OUTSIDE MY WINDOW & THE WEATHER OUTSIDE
Last week was EXTREMELY pleasant and in the high 60’s with tons of sunshine and a cool breeze. I don’t think this week will be the same as they are predicting mid 80’s and higher humidity. So far this morning, not so bad, but we’ll see.
ON THE BREAKFAST PLATE
I haven’t been very hungry in the mornings, but am trying to keep with the menu plan. This morning is peach yogurt and coffee.
AS I LOOK AROUND THE HOUSE
I’m pretty happy with it.

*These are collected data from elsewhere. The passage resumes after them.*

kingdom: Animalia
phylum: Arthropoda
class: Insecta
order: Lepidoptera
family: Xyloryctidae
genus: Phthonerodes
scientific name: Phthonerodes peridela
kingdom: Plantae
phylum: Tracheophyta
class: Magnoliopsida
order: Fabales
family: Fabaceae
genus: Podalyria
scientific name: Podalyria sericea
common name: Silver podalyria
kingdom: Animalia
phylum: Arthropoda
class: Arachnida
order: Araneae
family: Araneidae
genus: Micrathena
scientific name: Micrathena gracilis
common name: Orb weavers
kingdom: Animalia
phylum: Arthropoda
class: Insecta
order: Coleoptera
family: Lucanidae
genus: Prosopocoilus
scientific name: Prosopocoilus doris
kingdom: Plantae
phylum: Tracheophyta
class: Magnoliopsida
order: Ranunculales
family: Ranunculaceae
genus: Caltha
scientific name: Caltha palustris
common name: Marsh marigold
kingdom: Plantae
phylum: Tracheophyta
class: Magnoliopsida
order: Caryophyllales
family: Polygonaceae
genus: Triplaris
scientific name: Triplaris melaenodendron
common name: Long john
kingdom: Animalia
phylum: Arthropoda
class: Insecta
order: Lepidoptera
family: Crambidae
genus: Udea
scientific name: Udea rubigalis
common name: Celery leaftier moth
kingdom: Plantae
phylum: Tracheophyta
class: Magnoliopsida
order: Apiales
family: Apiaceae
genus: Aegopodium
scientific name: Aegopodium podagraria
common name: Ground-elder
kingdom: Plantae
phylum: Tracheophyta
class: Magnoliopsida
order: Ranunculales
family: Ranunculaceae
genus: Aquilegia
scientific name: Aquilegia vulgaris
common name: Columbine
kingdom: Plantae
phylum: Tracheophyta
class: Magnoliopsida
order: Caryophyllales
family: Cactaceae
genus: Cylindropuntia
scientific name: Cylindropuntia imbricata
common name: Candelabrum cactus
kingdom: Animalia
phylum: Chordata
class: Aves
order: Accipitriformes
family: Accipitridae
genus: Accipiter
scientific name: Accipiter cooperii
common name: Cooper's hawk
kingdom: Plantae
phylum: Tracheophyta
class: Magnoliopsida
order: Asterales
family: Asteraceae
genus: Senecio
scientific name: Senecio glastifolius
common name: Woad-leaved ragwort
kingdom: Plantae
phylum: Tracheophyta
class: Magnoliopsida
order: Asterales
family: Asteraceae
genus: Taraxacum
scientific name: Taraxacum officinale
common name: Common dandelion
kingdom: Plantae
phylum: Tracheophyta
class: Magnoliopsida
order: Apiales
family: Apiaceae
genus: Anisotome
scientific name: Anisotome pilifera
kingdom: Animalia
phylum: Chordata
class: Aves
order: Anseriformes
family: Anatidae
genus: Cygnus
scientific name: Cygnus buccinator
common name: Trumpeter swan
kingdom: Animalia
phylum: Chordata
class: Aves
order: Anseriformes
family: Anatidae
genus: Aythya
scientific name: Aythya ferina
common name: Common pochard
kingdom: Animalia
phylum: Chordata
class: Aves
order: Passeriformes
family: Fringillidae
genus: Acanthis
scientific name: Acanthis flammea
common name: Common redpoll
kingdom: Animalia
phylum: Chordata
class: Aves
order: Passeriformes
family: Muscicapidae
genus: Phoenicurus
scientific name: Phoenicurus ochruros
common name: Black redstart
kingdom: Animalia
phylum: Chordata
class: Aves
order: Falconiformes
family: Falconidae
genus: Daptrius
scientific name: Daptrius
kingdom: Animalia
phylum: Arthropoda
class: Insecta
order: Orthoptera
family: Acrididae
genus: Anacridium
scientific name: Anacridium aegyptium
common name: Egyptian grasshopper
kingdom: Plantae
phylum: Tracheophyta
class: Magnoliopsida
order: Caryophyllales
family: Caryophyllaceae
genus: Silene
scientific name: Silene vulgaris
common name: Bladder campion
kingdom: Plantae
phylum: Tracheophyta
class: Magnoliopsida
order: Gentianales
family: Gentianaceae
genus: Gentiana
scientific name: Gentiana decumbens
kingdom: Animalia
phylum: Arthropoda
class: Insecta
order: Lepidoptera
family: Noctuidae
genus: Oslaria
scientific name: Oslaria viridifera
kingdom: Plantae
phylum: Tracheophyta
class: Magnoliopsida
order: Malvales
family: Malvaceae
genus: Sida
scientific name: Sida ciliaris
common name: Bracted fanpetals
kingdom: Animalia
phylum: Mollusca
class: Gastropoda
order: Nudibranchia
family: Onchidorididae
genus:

With spring approaching I am having to vacuum daily LOL as the black lab just doesn’t want to wear his winter coat any longer, not that we had a winter to begin with.
WEEKLY TO DO LIST & HOUSE PROJECTS
Dr. appointments
Vacuuming
Laundry
EBAY
Paint touch up in few places
Grout touch up in a few places
Water Plants
CURRENTLY READING & TELEVISION / DVR
Still trying a few of the newer shows. I just can’t get a feeling for the new cable and TV scheduling and it leaves me a bit unsure of what I want to watch. I’m still reading Jana Deleon books. I’ve been intrigued by her Bayou mystery types.
KITCHEN REVIEWS
I LOVE my new Indigo True Bamboo cutting board. I’d been looking for a smaller one (8×13) with a juice catch for resting and cutting meats so I didn’t need drag out my large Pampered chef one all the time. THIS BOARD IS A DREAM! It is also the perfect size for small roasts and cuts of meat. PLUS it was on sale for half price!
More on this eventually, but for now, this says it all. I’m really hurt and betrayed that I’m seeing a blood relative’s true colors ESPECIALLY after doing so much for them AND while I’m so sick.
FAVORITE PHOTO FROM THE CAMERA
LOL Somehow I let the battery run down on the camera so this category is empty this week.